Impact on data analysis
Implementing AI in transaction categorization helps automate the categorization process, present transaction data in a clear way, and reduce operational costs, just to name a few. There are many areas that can benefit from AI, including data analysis.
Enhanced accuracy and efficiency
AI automation speeds up the categorization process. It’s capable of processing huge amounts of data in real-time while delivering insights on spending patterns, fraud threats, etc. The algorithms help automate repetitive tasks, such as transaction categorization, so that people can focus on more complex jobs. Moreover, AI’s scalability is a huge advantage in terms of analyzing increasing data volumes. All this results in more accurate financial analysis and improved reporting.
Data-driven insights
Automated data processing with proper analysis provides financial institutions with a better understanding of customer behavior and their financial health.
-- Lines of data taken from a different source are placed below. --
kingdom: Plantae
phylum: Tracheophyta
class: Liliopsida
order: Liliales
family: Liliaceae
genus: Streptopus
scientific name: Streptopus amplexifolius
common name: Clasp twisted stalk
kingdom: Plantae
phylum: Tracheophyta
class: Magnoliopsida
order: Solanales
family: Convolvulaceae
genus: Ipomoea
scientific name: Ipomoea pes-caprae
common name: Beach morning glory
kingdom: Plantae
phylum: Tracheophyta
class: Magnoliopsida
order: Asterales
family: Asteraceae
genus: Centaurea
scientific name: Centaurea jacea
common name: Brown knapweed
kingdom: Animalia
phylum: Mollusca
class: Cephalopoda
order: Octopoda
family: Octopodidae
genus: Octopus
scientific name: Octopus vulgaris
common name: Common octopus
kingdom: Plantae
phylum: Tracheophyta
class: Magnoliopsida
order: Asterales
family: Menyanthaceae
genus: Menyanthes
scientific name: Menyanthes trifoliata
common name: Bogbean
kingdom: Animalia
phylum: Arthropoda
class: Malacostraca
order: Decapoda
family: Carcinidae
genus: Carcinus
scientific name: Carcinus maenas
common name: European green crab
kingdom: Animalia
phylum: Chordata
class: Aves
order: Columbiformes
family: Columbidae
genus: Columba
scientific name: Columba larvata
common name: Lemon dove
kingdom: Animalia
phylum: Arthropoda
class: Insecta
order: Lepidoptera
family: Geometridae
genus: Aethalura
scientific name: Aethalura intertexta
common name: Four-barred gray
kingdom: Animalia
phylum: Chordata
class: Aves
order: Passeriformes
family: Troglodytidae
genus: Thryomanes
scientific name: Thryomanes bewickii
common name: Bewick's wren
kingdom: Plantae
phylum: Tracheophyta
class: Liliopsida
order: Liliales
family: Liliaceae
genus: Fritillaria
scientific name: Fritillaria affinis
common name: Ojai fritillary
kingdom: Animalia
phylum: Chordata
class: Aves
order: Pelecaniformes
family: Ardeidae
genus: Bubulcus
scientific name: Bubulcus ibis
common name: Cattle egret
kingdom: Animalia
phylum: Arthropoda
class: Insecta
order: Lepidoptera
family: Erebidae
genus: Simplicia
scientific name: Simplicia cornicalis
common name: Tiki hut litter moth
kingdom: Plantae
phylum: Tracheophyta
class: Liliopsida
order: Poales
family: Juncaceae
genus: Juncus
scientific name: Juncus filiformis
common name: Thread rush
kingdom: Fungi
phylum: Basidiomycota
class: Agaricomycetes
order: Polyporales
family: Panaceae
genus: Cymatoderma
Such insights can influence product development and customer engagement strategies. Accurate transaction categorization showcases customer financial flows so financial institutions can get a clear picture of spending patterns. Such insights allow for the customization and personalization of financial services, such as personalized advice and financial products.
Predictive analytics
AI can also boost the understanding of customer needs thanks to predictive analytics. After analyzing customer financial behavior and spending patterns, the algorithms can forecast future spending trends or product needs. It also allows observing any changes in the cash flow and reporting potential perspectives for loans. AI and predictive analytics can help make strategic decisions and anticipate probable customer needs in terms of financial services.
The challenges of AI transaction categorization
Implementing AI in fintech also brings about some challenges. Keeping the data secure and the models operating on quality training data are only a few of them.
Data privacy and security
One of the challenges is keeping the data private and secure. All transaction data is sensitive and must be protected. Financial institutions are required to comply with regulations such as GDPR and CCPA to ensure proper security. The data should be encrypted to prevent unauthorized access. It’s essential to conduct regular security audits. This helps identify potential threats and security risks.
Need for quality data
For the AI models to operate on the highest levels, they must be provided with new data. Regular updates are essential to avoid errors and adapt to changing categorization processes. The dataset for training must be enriched with the latest concepts, trends, and changes in types of transactions. Models should incorporate new knowledge while keeping information learned from older data.
AI transaction categorization solutions
AI and ML have significantly improved the process of transaction categorization. The technology responsible for categorizing transactions is becoming more accessible. There are a few options on the market that can be implemented to improve the categorization process.
Depending on the business needs, providers can help with the AI transaction categorization process. Some offer APIs capable of enriching transactions with information customers lack in bank descriptions. The data enrichment usually adds information about the merchant, logo, and website.
Digital transformation with AI
Artificial intelligence has strongly influenced the fintech industry. Looking at its possibilities, the industry can benefit from implementing it into the services. AI-powered transaction categorization is one of the options for financial institutions to embrace – innovation. AI’s capability to enhance the accuracy and efficiency of data analysis is one of the key benefits. It can also help with data-driven decisions, predictive analytics, and more.